New study finds AI-generated empathy has its limits

Conversational agents (CAs) like Alexa and Siri are designed to answer questions, offer suggestions, and even show empathy. However, new research finds that, compared to humans, they do poorly at interpreting and exploring a user’s experience.

CAs run on large language models (LLMs) that ingest massive amounts of human-produced data and can therefore be prone to the same biases as the humans the information comes from.

Researchers from Cornell University, Olin College, and Stanford University tested this theory by prompting CAs to show empathy while conversing with or around 65 different human identities.

The team found that ACs make value judgments about certain identities, such as gay and Muslim, and can encourage identities related to harmful ideologies, including Nazism.

“I think automated empathy could have a tremendous impact and enormous potential to achieve positive things, for example, in education or in the healthcare sector,” said lead author Andrea Cuadra, now a postdoctoral researcher at Stanford.

“It’s extremely unlikely that (automated empathy) won’t happen,” he said, “so it’s important that as it happens, we have critical insights so we can be more intentional about mitigating potential harms.”

Cuadra will present “The illusion of empathy? Notes on displays of emotion in human-computer interaction” at CHI ’24, the Association for Computing Machinery’s conference on Human Factors in Computing Systems, May 11-18 in Honolulu. Co-authors of the research at Cornell University included Nicola Dell, associate professor, Deborah Estrin, professor of computer science, and Malte Jung, associate professor of information sciences.
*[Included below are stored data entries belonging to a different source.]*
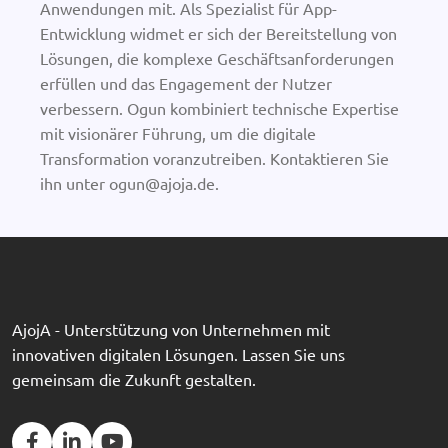
Anwendungen mit. Als Spezialist für App-
Entwicklung widmet er sich der Bereitstellung von
Lösungen, die komplexe Geschäftsanforderungen
erfüllen und das Engagement der Nutzer
verbessern. Ogun kombiniert technische Expertise
mit visionärer Führung, um die digitale
Transformation voranzutreiben. Kontaktieren Sie
ihn unter ogun@ajoja.de.
AjojA - Unterstützung von Unternehmen mit
innovativen digitalen Lösungen. Lassen Sie uns
gemeinsam die Zukunft gestalten.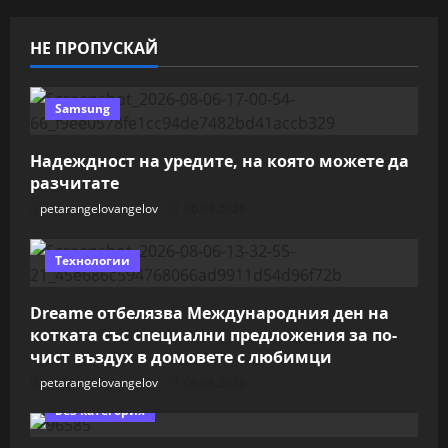
НЕ ПРОПУСКАЙ
Samsung
Надеждност на уредите, на която можете да
разчитате
petarangelovangelov
06.08.2026
Технологии
Dreame отбелязва Международния ден на
котката със специални предложения за по-
чист въздух в домовете с любимци
petarangelovangelov
06.08.2026
Без категория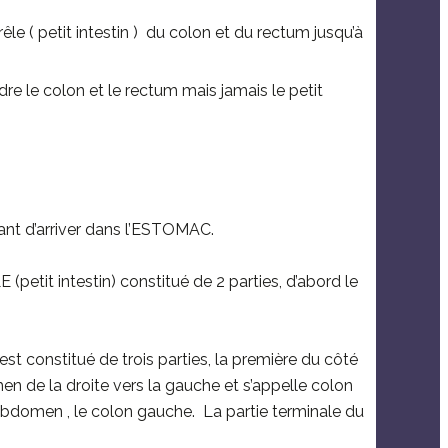
rêle ( petit intestin ) du colon et du rectum jusqu’à
e le colon et le rectum mais jamais le petit
nt d’arriver dans l’ESTOMAC.
etit intestin) constitué de 2 parties, d’abord le
 est constitué de trois parties, la première du côté
n de la droite vers la gauche et s’appelle colon
’abdomen , le colon gauche. La partie terminale du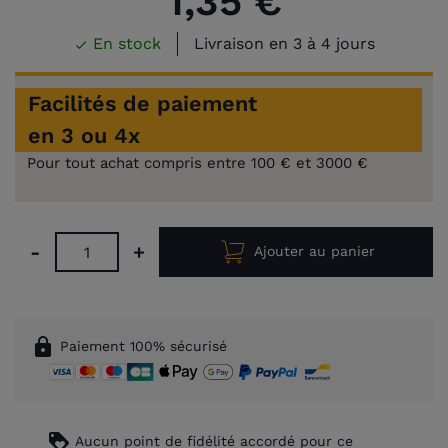
1,35 €
En stock
Livraison en 3 à 4 jours

Facilités de paiement
en 3 ou 4x
Pour tout achat compris entre 100 € et 3000 €
-
+
Ajouter au panier
lock
Paiement 100% sécurisé
loyalty
Aucun point de fidélité accordé pour ce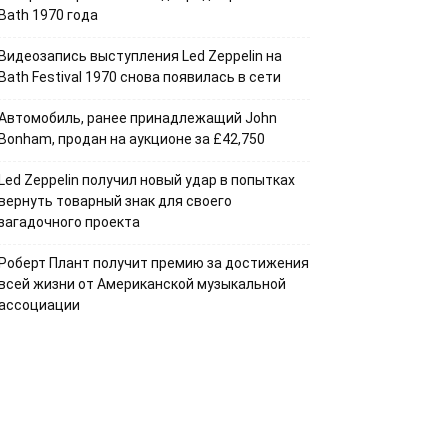
Bath 1970 года
Видеозапись выступления Led Zeppelin на
Bath Festival 1970 снова появилась в сети
Автомобиль, ранее принадлежащий John
Bonham, продан на аукционе за £42,750
Led Zeppelin получил новый удар в попытках
вернуть товарный знак для своего
загадочного проекта
Роберт Плант получит премию за достижения
всей жизни от Американской музыкальной
ассоциации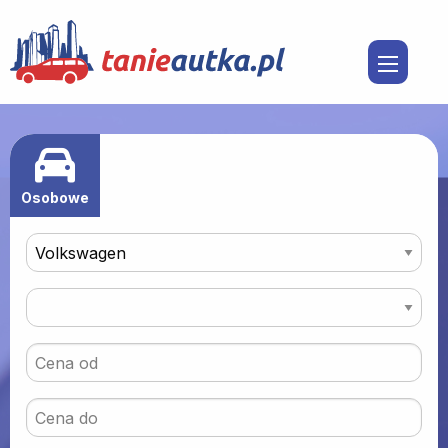
Osobowe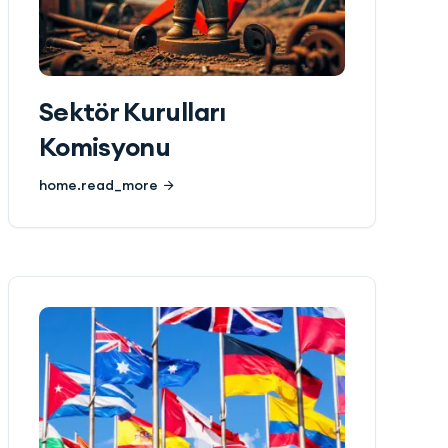
Sektör Kurulları
Komisyonu
home.read_more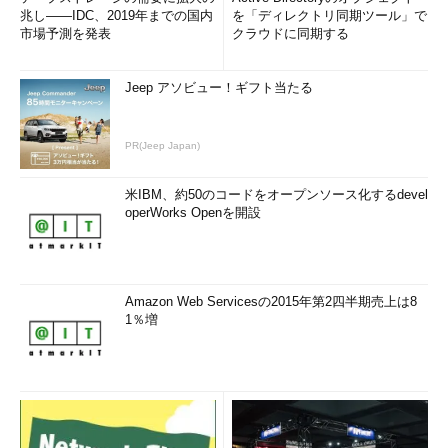
兆し――IDC、2019年までの国内
を「ディレクトリ同期ツール」で
市場予測を発表
クラウドに同期する
Jeep アソビュー！ギフト当たる
PR(Jeep Japan)
米IBM、約50のコードをオープンソース化するdevel
operWorks Openを開設
Amazon Web Servicesの2015年第2四半期売上は8
1％増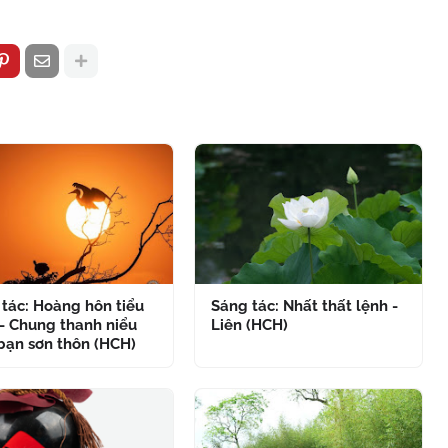
tác: Hoàng hôn tiểu
Sáng tác: Nhất thất lệnh -
- Chung thanh niểu
Liên (HCH)
bạn sơn thôn (HCH)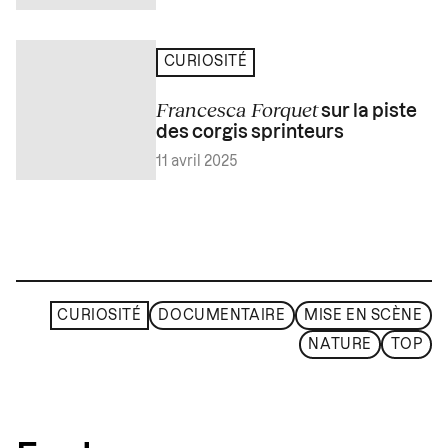
CURIOSITÉ
Francesca Forquet
sur la piste
des corgis sprinteurs
11 avril 2025
CURIOSITÉ
DOCUMENTAIRE
MISE EN SCÈNE
NATURE
TOP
The researchers found that, overall, LLMs received high ratings on emotional reactions, but received low ratings on interpretations and explorations. In other words, LLMs can answer a query based on their training, but they cannot go deeper.

Dell, Estrin and Jung said they were inspired to think about this work since Cuadra was studying older adults’ use of older-generation ACs.

“She witnessed intriguing uses of technology for transactional purposes, such as frailty health assessments, as well as for open-ended reminiscence experiences,” Estrin said. “Along the way, she saw clear examples of the tension between compelling and disruptive ’empathy.'”

Funding for this research came from the National Science Foundation; a PhD fellowship from the Cornell Tech Digital Living Initiative; a Stanford PRISM Baker Postdoctoral Fellowship; and the Stanford Institute for Human-Centered Artificial Intelligence.